Transcribed page contents

====

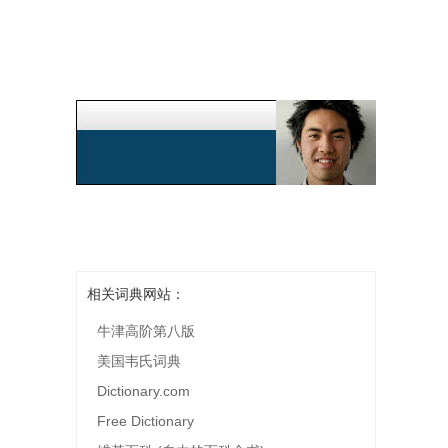
相关词典网站：
牛津高阶第八版
美国韦氏词典
Dictionary.com
Free Dictionary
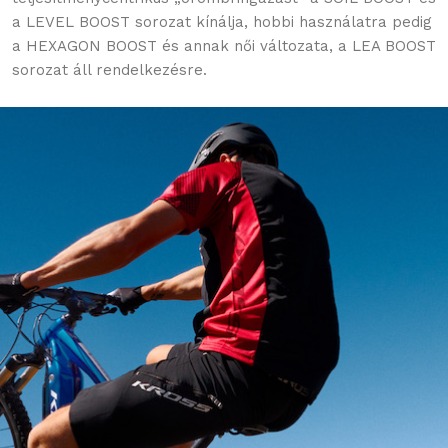
a LEVEL BOOST sorozat kínálja, hobbi használatra pedig
a HEXAGON BOOST és annak női változata, a LEA BOOST
sorozat áll rendelkezésre.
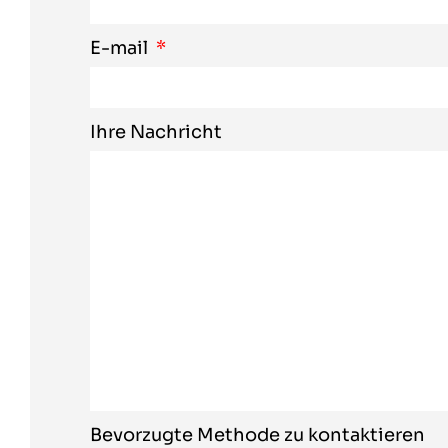
E-mail
Ihre Nachricht
Bevorzugte Methode zu kontaktieren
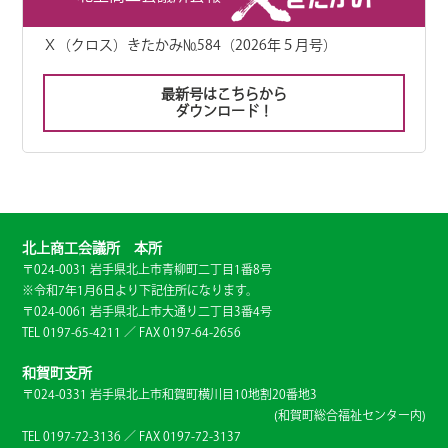
Ｘ（クロス）きたかみ№584（2026年５月号）
最新号はこちらから
ダウンロード！
北上商工会議所 本所
〒024-0031 岩手県北上市青柳町二丁目1番8号
※令和7年1月6日より下記住所になります。
〒024-0061 岩手県北上市大通り二丁目3番4号
TEL 0197-65-4211 ／ FAX 0197-64-2656
和賀町支所
〒024-0331 岩手県北上市和賀町横川目10地割20番地3
(和賀町総合福祉センター内)
TEL 0197-72-3136 ／ FAX 0197-72-3137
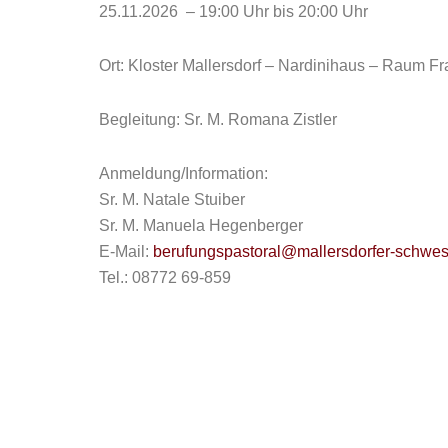
25.11.2026 – 19:00 Uhr bis 20:00 Uhr
Ort: Kloster Mallersdorf – Nardinihaus – Raum F
Begleitung: Sr. M. Romana Zistler
Anmeldung/Information:
Sr. M. Natale Stuiber
Sr. M. Manuela Hegenberger
E-Mail:
berufungspastoral@mallersdorfer-schwes
Tel.: 08772 69-859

====

# PROBLEM TO WORK ON
Omit all pictures, and repeat exactly the lines from the line containing "Ｘ（クロス）きたかみ№584（2026年５月号）" through the end of the data.

# COMPLETED TASK
Ｘ（クロス）きたかみ№584（2026年５月号）
最新号はこちらから
ダウンロード！
北上商工会議所 本所
〒024-0031 岩手県北上市青柳町二丁目1番8号
※令和7年1月6日より下記住所になります。
〒024-0061 岩手県北上市大通り二丁目3番4号
TEL 0197-65-4211 ／ FAX 0197-64-2656
和賀町支所
〒024-0331 岩手県北上市和賀町横川目10地割20番地3
(和賀町総合福祉センター内)
TEL 0197-72-3136 ／ FAX 0197-72-3137
25.11.2026 – 19:00 Uhr bis 20:00 Uhr
Ort: Kloster Mallersdorf – Nardinihaus – Raum F
Begleitung: Sr. M. Romana Zistler
Anmeldung/Information:
Sr. M. Natale Stuiber
Sr. M. Manuela Hegenberger
E-Mail:
berufungspastoral@mallersdorfer-schwes
Tel.: 08772 69-859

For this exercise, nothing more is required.